Como a formiga roubou o jantar de um leão? Este não é o começo de uma das fábulas do escritor grego Esopo. É a conclusão de um novo estudo que mostra como a ruptura de uma pequena relação mútua na savana africana causou grandes impactos na cadeia alimentar de um animal.
Quando as formigas de cabeça-grande (Pheidole megacephala) invadem a savana, elas matam as formigas acácias nativas (gênero Crematogaster), roubando as árvores espinhosas (espécies dominantes em grande parte da África Oriental) de seus valentes defensores contra os elefantes famintos.
Sem formigas para mordê-los, os elefantes arrancam os espinhos, abrindo as pastagens, o que torna mais difícil para os leões emboscarem as zebras – a refeição preferida dos felinos. Por consequência, eles acabam caçando búfalos, aumentando o risco de morrerem na caçada.
As descobertas, publicadas na Revista Science, mostram que os efeitos das espécies invasoras podem ser muito indiretos – e sugerem que as mudanças em diferentes mutualismos, de baixo nível, também podem repercutir nas cadeias alimentares de outros ecossistemas.
Nos últimos 15 anos, o ecologista da vida selvagem Jake Goheen e seus colegas da Universidade de Wyoming, em Laramie (EUA), e da Ol Pejeta Conservancy (Unidade de conservação da vida selvagem), em Laikipia, Quênia, têm estudado como as formigas acácias protegem as árvores espinhosas.

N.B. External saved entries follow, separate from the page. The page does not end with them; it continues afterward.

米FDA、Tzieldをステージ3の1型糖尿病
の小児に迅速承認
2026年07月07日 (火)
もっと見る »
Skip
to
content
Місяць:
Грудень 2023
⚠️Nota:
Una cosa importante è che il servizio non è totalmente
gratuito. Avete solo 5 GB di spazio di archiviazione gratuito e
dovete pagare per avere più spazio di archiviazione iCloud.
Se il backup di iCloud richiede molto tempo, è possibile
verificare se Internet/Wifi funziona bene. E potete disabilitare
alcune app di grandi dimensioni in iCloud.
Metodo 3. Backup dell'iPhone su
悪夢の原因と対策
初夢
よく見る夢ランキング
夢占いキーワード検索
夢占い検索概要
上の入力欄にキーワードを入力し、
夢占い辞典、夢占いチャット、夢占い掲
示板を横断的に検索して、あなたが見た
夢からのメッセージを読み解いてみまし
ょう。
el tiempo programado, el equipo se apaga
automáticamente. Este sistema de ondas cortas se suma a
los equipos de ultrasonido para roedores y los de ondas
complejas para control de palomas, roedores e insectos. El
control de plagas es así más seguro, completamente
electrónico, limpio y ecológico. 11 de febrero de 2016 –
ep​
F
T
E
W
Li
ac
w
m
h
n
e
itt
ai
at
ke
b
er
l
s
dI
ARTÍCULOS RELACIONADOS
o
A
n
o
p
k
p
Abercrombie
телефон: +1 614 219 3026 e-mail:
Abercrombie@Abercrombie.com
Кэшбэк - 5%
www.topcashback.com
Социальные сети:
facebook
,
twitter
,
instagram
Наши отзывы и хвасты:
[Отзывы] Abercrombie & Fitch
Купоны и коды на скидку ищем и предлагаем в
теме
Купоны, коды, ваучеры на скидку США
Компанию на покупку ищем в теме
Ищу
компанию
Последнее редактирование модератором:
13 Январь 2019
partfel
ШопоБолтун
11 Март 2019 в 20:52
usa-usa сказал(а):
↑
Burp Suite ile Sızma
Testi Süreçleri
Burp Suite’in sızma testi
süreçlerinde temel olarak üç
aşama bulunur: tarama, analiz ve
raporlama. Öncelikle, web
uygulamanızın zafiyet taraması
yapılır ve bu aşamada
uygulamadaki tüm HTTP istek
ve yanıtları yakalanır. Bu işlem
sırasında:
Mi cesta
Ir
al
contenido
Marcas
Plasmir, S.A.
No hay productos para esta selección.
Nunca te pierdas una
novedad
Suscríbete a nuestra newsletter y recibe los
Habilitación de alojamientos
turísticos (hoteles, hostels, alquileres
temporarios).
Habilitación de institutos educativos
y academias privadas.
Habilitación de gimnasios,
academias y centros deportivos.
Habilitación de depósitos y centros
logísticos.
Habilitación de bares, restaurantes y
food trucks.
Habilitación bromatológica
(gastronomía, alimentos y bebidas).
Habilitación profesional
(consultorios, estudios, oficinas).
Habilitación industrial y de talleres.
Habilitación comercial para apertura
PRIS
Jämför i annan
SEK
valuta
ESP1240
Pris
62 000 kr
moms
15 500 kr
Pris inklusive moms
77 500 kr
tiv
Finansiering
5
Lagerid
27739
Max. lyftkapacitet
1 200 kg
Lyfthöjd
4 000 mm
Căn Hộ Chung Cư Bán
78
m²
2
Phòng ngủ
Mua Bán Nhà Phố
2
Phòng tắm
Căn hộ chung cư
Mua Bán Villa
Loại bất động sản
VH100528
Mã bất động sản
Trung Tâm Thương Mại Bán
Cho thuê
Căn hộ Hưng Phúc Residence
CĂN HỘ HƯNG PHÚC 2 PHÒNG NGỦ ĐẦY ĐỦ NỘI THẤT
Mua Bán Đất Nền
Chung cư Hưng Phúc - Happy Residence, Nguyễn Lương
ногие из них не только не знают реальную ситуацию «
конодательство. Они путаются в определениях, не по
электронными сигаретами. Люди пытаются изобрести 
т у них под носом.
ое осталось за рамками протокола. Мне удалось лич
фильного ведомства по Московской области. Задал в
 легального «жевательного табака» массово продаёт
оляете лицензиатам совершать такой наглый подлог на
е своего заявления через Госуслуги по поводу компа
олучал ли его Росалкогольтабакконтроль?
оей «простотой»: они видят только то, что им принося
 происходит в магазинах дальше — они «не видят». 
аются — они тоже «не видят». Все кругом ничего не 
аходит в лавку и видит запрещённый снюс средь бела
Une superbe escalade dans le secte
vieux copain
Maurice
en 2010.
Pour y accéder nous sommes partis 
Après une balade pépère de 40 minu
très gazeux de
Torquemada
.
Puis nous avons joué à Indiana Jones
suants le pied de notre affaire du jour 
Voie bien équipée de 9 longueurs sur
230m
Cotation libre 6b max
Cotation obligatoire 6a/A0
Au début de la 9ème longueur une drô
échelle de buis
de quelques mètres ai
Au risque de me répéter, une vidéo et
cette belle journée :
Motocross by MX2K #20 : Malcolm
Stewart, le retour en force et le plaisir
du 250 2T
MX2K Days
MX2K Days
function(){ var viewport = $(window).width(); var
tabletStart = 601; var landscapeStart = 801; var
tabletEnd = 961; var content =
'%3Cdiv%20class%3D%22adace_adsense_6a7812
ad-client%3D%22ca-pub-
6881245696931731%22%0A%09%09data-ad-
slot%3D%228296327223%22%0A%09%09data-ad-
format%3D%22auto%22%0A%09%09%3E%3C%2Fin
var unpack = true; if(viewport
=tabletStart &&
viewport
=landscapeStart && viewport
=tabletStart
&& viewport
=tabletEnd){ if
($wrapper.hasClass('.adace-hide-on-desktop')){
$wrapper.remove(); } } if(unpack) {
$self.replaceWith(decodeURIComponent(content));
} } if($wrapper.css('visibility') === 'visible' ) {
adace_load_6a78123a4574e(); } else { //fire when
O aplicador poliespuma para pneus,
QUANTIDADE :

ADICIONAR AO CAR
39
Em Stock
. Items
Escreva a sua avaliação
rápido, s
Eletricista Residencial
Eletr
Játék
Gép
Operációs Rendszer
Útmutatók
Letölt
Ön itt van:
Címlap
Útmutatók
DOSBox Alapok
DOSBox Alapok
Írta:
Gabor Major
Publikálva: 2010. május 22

Quando um elefante tenta comer a árvore, “as formigas se juntam dentro de suas narinas e mordem de dentro para fora”, diz Goheen.
Os cientistas também estavam examinando como os leões da área de conservação procuram suas presas. “Uma das coisas que descobrimos… foi que os leões são muito mais eficazes, têm mais sucesso nas suas caçadas, em áreas onde a cobertura das árvores são mais altas”, destaca Goheen.
Mas o que acontece quando a cobertura das árvores diminui?
Para descobrir, Goheen e seus colegas colocaram coleiras em seis leoas dos bandos locais para rastrear suas atividades. A equipe também montou áreas experimentais onde as formigas cabeçudas haviam invadido e onde as formigas nativas ainda dominavam.
Conforme o estudo, a formiga cabeçuda chegou à área de conservação entre 2002 e 2005. “Achamos que provavelmente foi importada como produto”, levada para as casas ou acampamentos turísticos da região.
As cabeçudas matam as formigas acácias locais onde quer que as encontrem. E outros estudos mostraram que, sem a defesa das formigas, os elefantes derrubavam as árvores espinhosas com cinco a sete vezes mais frequência.
No estudo, os cientistas poderiam ter usado drones ou imagens de satélite para estudar a cobertura das árvores, mas “não temos esse dinheiro”, conta Goheen.
Em vez disso, os pesquisadores rastrearam seus leões com coleiras e, em seguida, ao encontrar restos de suas presas, usaram um telêmetro para medir a abertura da área.
As áreas com formigas de cabeça-grande tinham visibilidade 2,67 vezes maior do que as áreas sem formigas de cabeça-grande, o que significa que os leões podiam ver mais longe, mas o mesmo poderia acontecer com suas presas.
Os leões dependiam da cobertura das árvores para atacar as zebras: onde a visibilidade era baixa, a probabilidade de uma zebra ser morta era de 62%. Mas quando a visibilidade era elevada, a probabilidade de o leão abater uma zebra caía para 22%.
Ao longo dos três anos do estudo, os jantares de zebra – por parte dos leões – diminuíram de 67% para 42%. Mas os leões não passaram fome. Ao invés disso, eles optaram pela carne bovina. As mortes de búfalos aumentaram de zero para 42 por cento durante o período do estudo. “É uma dieta arriscada”, enfatiza Goheen. Os búfalos “são grandes e agressivos” e os leões que caçam búfalos têm maior probabilidade de se ferir.
O estudo também mostra que “a ruptura de um mutualismo (relação ecológica entre indivíduos de espécies diferentes) pode ter efeitos em cascata sobre outras espécies da região”, explica Emilio Bruna, ecologista vegetal da Universidade da Flórida, em Gainesville. “Esses efeitos podem ser inesperados e indiretos.”
A pesquisa é um sinal para os ecologistas ficarem atentos a outros pares, como a formiga acácia e o espinheiro, onde uma única relação especial é a base de todo um ecossistema. E um único formigueiro pode causar uma mudança em toda a savana.